Dans un communiqué qui a été retiré par la suite, la STQ a souhaité rappeler quelques faits après avoir été témoins de certains commentaires et propos qu’elle jugeait «incacceptables et déplacés» sur la compétence et de la responsabilité de ses employés.

«La compétence de l’équipage et du capitaine du NM F.-A. Gauthier n’a pas à être remise en doute après l’incident d’hier», écrit la STQ dans le communiqué, notant du même coup que «le capitaine en question, quoique présent à bord, n’était pas en charge des opérations». «On a décidé de défendre nos employés qui était pris à parti parce que les commentaires qui remettent en doute la compétence de nos employés et de nos capitaines sont injustes et irrespectueux. Si la STQ a quelque chose à se reprocher, on ne se défilera pas, mais on tient à mettre les choses au clair», conclut Alexandre Lavoie.

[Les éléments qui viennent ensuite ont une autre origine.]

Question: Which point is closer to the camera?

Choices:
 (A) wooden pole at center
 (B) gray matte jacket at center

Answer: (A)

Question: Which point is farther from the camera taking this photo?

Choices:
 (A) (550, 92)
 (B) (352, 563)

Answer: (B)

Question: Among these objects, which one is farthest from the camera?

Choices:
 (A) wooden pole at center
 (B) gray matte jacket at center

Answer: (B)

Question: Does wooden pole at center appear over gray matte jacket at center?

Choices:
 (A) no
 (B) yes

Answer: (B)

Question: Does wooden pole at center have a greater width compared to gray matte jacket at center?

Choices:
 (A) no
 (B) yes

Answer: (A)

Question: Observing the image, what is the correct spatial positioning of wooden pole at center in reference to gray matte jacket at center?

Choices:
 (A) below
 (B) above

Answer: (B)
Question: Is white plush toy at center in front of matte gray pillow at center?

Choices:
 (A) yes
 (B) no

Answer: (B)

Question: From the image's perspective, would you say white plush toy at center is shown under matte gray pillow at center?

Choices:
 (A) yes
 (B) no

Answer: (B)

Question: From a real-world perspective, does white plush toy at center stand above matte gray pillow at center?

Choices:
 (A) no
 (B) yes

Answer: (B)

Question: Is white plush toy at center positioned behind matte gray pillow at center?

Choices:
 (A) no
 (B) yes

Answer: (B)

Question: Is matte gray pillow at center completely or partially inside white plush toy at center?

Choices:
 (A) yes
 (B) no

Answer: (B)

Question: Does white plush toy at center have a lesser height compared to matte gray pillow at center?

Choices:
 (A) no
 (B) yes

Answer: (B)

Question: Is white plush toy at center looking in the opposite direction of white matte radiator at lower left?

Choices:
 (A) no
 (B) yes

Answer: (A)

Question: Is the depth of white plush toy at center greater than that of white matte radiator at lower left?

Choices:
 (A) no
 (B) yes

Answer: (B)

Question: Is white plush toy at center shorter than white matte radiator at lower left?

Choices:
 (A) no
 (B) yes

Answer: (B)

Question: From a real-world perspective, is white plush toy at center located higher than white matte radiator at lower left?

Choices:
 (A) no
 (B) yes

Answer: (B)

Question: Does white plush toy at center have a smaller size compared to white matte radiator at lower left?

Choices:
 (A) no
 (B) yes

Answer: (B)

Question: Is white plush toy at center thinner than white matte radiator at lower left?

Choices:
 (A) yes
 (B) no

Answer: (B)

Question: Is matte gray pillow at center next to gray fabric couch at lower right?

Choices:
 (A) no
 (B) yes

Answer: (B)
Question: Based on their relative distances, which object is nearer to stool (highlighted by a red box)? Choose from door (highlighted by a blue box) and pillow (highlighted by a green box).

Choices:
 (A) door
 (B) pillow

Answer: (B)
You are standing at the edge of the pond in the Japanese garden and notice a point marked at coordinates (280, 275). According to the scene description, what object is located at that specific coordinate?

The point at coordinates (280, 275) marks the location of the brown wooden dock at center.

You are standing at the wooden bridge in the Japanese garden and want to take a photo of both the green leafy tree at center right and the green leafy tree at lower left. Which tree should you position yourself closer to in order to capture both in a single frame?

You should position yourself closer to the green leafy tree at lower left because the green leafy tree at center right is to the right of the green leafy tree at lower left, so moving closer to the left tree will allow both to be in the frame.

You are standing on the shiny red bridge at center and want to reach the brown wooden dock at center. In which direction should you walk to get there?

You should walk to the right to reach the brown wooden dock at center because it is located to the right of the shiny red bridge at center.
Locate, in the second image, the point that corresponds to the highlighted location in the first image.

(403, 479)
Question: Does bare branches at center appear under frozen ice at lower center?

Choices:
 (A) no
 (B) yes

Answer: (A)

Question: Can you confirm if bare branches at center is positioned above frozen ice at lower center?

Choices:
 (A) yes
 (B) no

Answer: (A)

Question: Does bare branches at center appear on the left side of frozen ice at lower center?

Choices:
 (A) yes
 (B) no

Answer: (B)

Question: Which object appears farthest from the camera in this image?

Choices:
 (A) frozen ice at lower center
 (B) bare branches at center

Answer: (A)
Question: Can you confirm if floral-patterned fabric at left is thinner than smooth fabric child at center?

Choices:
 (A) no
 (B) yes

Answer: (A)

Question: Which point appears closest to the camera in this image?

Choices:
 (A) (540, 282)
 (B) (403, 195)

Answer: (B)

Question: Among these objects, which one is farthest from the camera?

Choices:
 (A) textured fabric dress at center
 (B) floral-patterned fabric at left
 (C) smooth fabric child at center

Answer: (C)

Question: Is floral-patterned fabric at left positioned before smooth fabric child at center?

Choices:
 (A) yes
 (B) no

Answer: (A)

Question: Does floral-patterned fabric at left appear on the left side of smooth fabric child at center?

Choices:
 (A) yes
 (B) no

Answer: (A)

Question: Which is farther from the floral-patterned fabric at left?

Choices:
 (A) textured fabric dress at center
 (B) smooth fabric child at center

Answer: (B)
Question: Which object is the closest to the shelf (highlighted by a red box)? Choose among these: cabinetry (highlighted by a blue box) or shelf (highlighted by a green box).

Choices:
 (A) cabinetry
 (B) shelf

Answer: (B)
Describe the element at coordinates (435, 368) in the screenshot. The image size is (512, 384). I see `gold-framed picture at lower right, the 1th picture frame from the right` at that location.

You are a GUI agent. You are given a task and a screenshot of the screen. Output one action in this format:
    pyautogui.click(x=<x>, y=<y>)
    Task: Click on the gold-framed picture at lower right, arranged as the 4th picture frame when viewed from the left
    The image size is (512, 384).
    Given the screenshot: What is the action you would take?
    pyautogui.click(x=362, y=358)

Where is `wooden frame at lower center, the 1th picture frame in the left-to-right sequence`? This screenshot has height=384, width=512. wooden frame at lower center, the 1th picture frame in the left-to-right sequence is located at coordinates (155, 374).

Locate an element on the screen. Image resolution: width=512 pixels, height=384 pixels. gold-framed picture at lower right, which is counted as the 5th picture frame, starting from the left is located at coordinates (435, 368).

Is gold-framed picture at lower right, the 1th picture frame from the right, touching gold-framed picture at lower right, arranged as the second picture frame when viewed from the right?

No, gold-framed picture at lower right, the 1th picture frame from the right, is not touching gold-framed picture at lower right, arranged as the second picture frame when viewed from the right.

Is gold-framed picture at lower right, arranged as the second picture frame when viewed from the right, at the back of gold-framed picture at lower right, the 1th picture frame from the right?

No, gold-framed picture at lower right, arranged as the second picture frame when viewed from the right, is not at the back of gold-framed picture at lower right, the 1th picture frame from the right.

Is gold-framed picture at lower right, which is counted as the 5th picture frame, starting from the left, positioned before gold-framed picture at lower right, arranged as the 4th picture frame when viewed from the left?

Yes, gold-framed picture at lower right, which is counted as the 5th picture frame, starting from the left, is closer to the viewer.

Comme le requiert la procédure, c’est un pilote de la Corporation des pilotes du Saint-Laurent qui était à la barre du navire. «Le pire a été évité grâce au professionnalisme de tous les intervenants, incluant notre pilote, les capitaines des remorqueurs et l’équipage du navire», écrit la corporation, notant que «les informations recueillies jusqu’ici semblent pointer vers un malheureux bris d’équipement», et non pas un geste accidentel.